I'm not good at poetry and I don't understand how it works, so you can go ahead and disregard what I'm about to suggest:

All the lines are absolutely beautiful. They are very, very poetic. It was a breeze to read through it and to imagine the picture that you paint masterfully with words. I loved all the lines, however, this particular one is not as pleasing as the others in my opinion:

The sun, the masterful artist that it is, with slow, careful brush strokes, changes the sky into an even more beautiful bit of artwork.


I feel like this particular line just doesn't fit with the rest of the poem.

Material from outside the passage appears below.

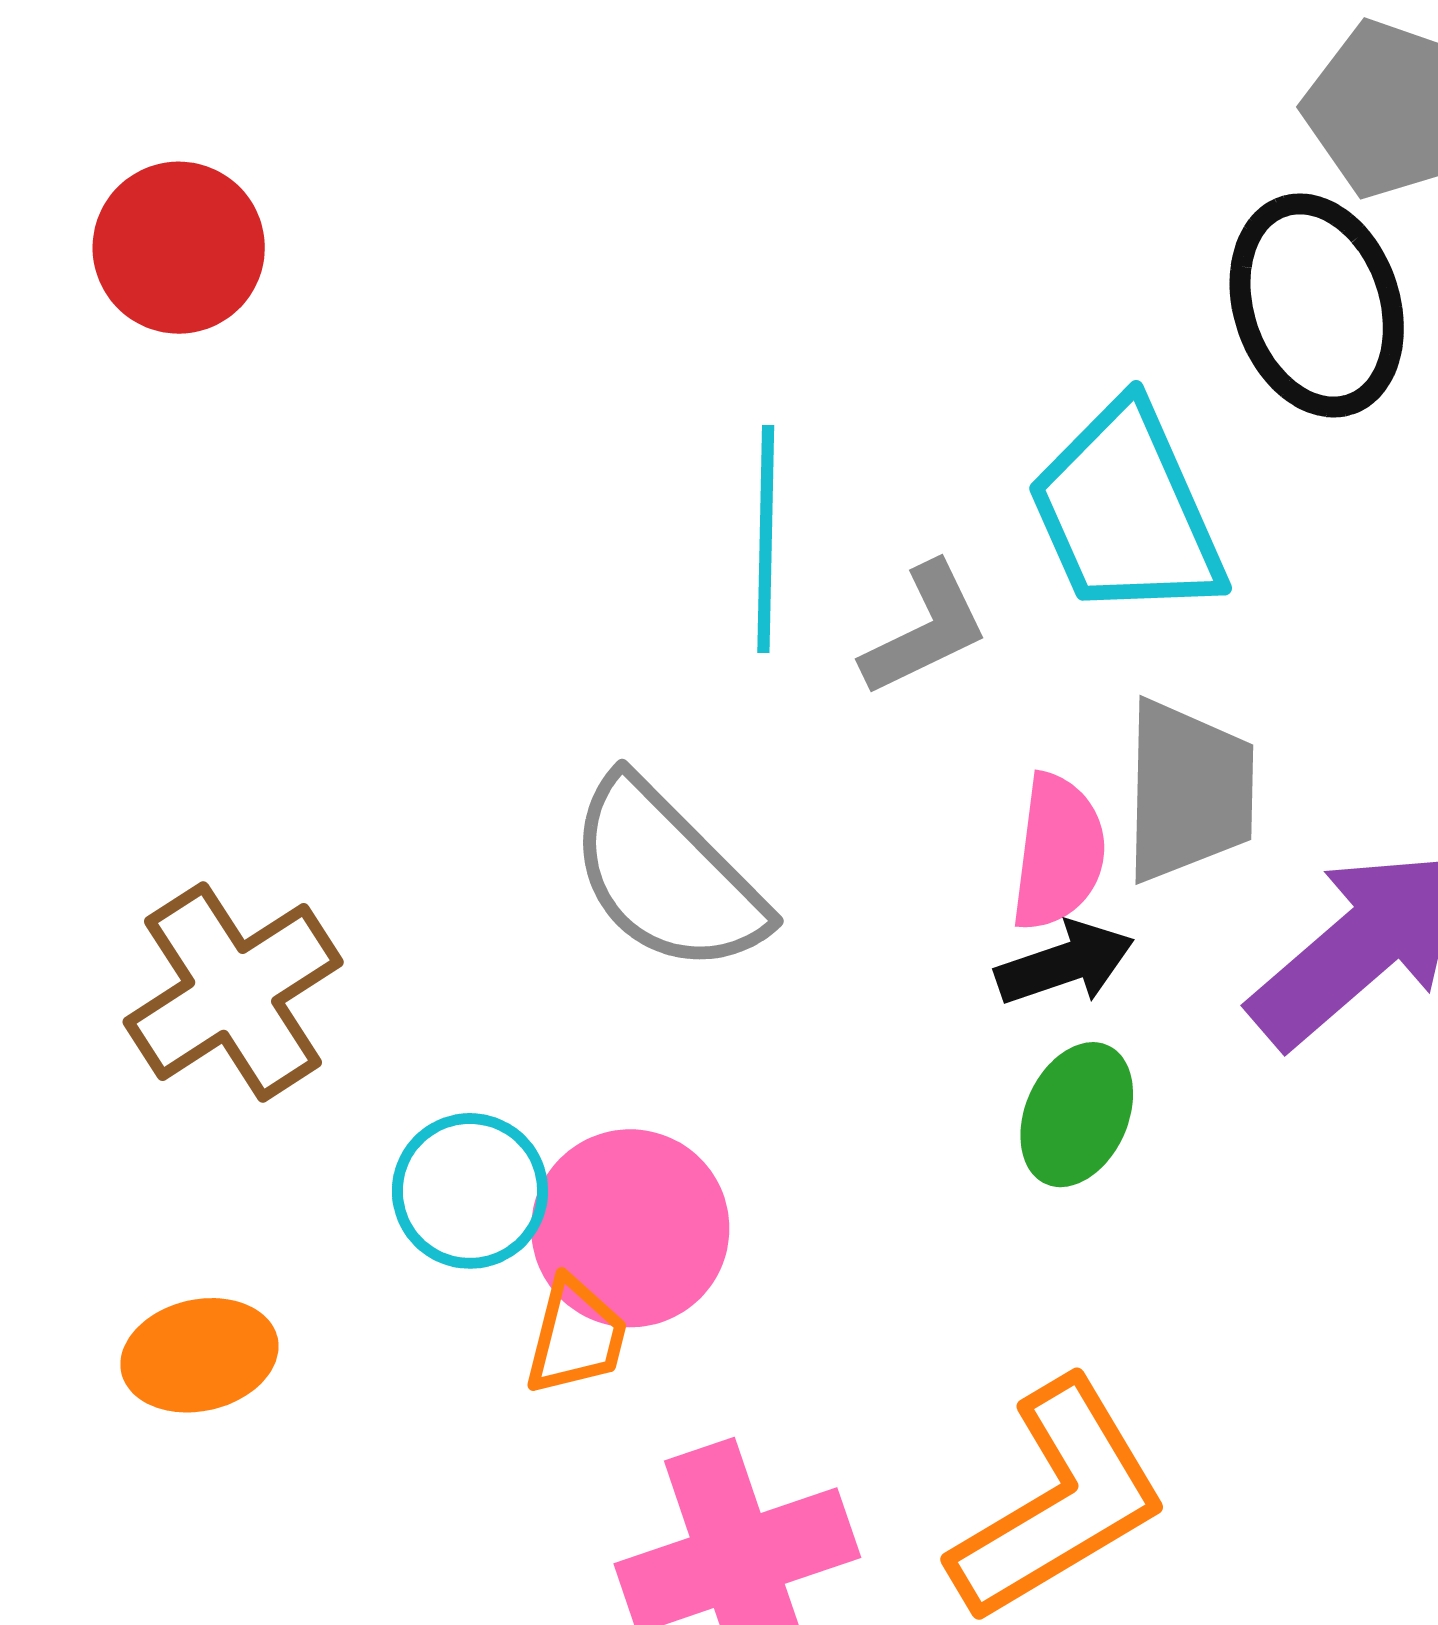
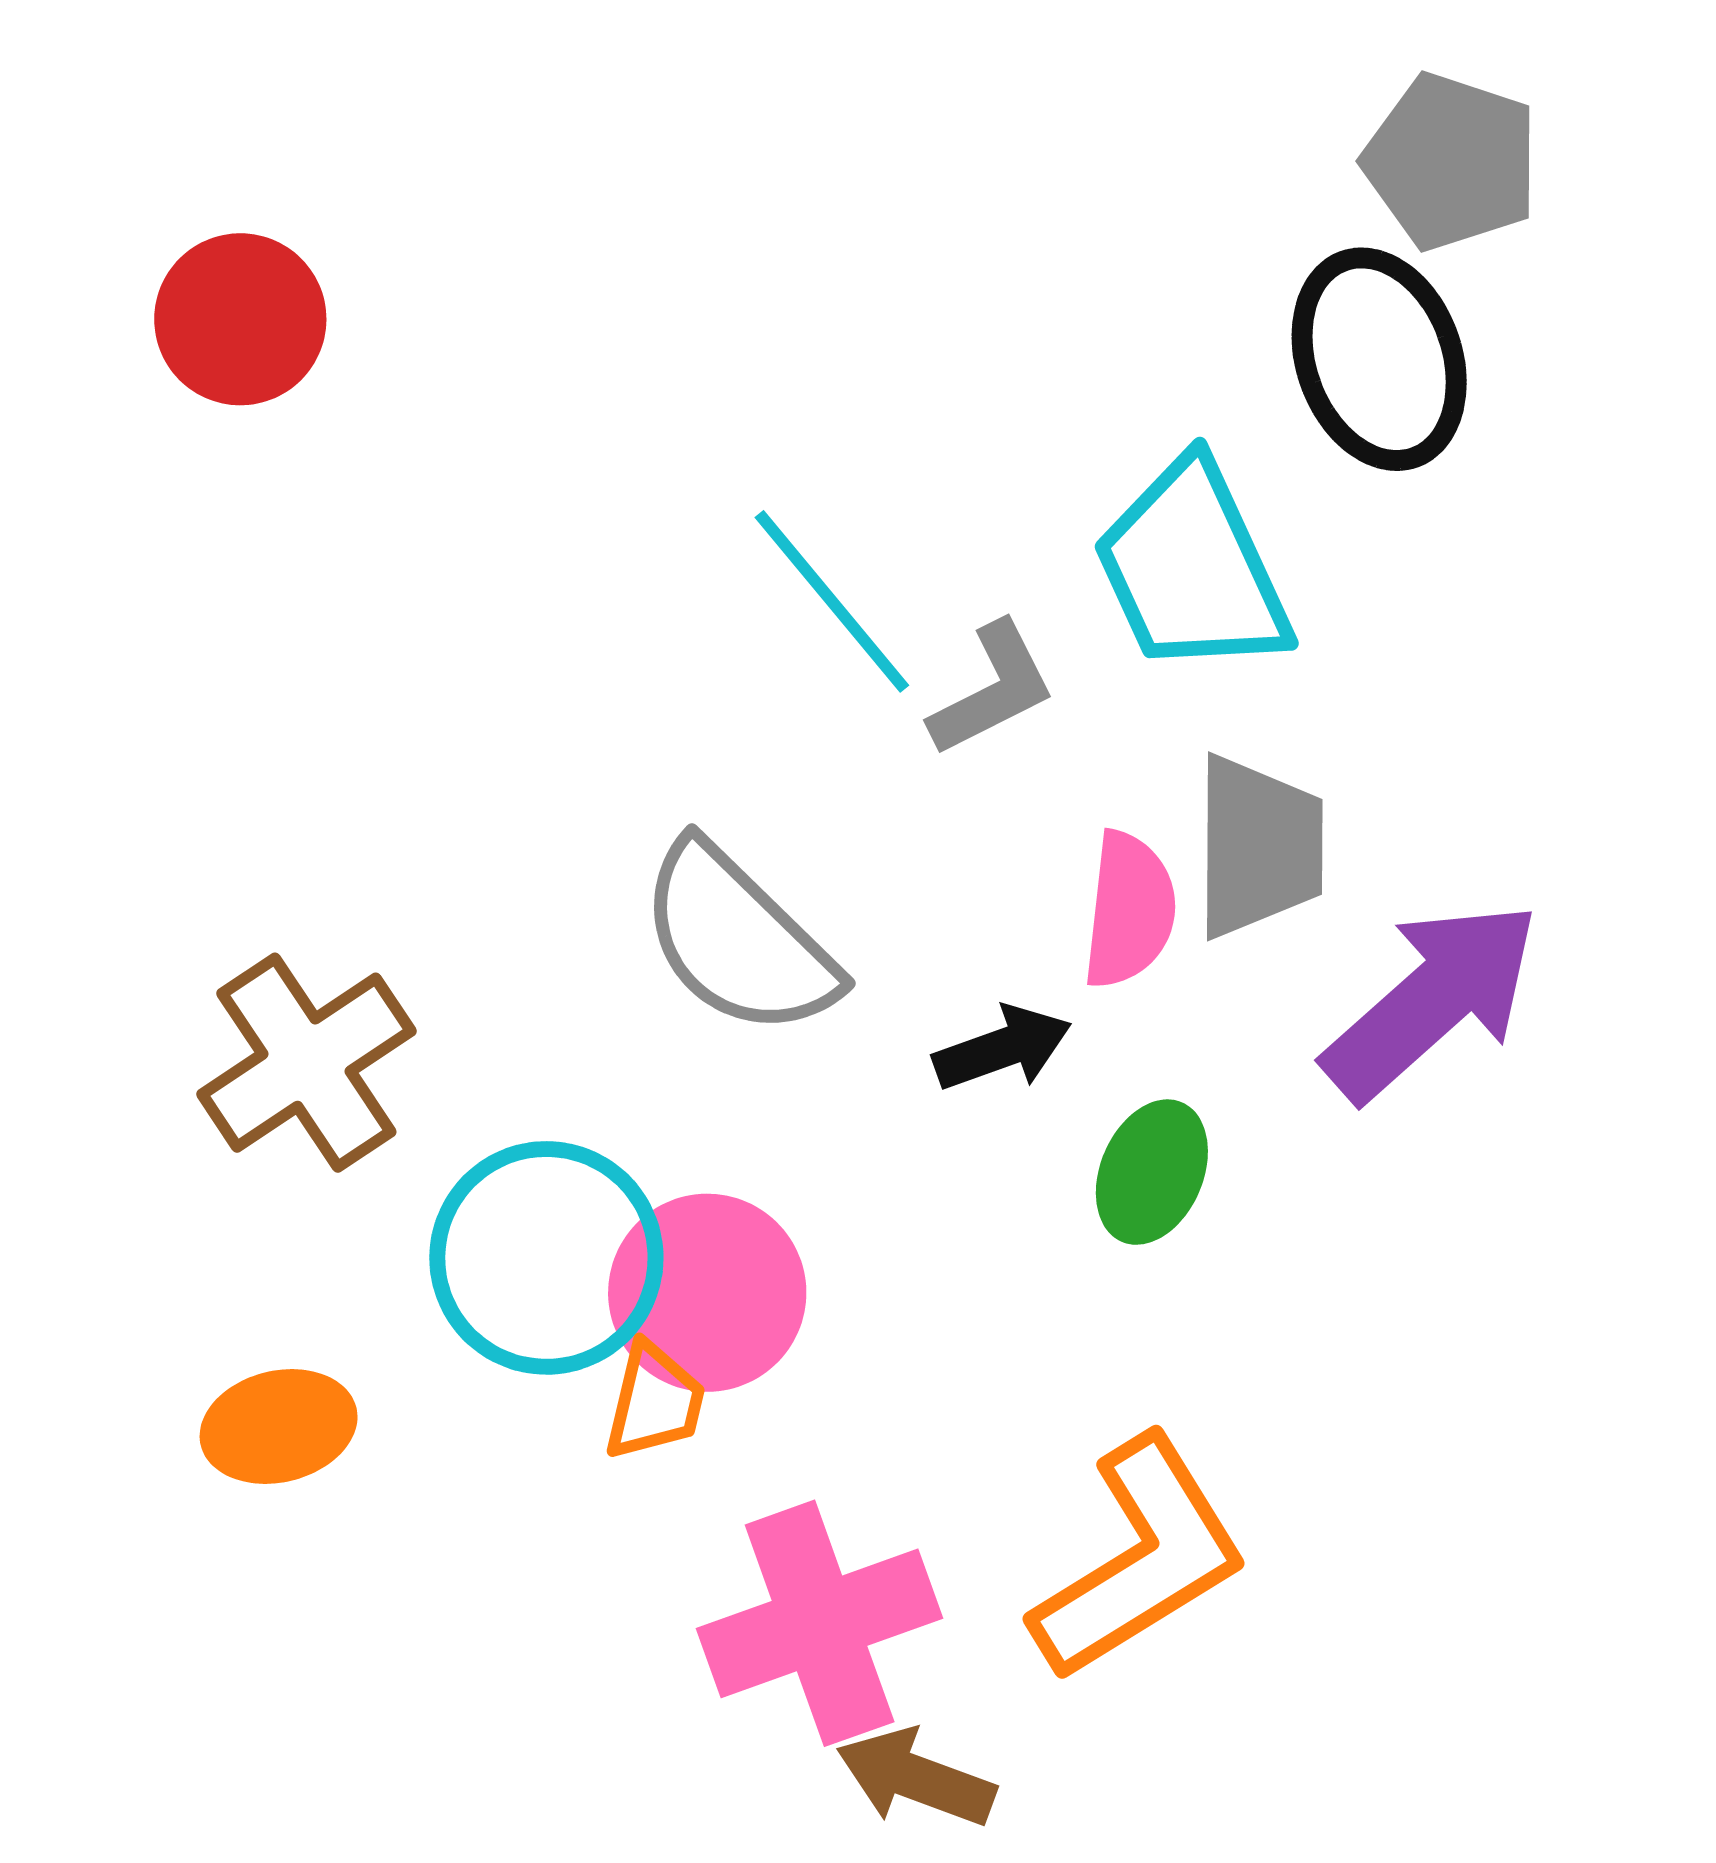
cyan line: (766, 539) -> (832, 601), turned -40
black arrow: (1065, 963) -> (1003, 1048), moved
cyan circle: (470, 1191) -> (546, 1258), size x1.5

It's a personal thought and you are free to disregard it. What I think is that you have described the phenomenon of sunset so beautifully in the previous line that the phrase "even more beautiful bit of artwork" feels redundant. Moreover, I feel that it detracts from the otherwise beautiful line. Perhaps you can stop at "...changes the sky."

-

I think this is a lovely little poem that you have written. It is successful because, in essence, whatever you have described I could imagine clearly. I loved the final three lines because it shows your success as a poet when it comes to the particular skill of imagination. I love all the lines preceding the final three lines because it shows your success as a poet to make the reader imagine.

Absolutely wonderful!

Do write more.

Cheers.




Jevan13 says...


My deepest gratitude I extend to you for your thoughtful review. I will take your suggestions and make the edits soon. I am happy that otherwise my poem was appealing to you.




Some call me a legacy, others call me a hero. But I assure you, dear admirers, I am only human.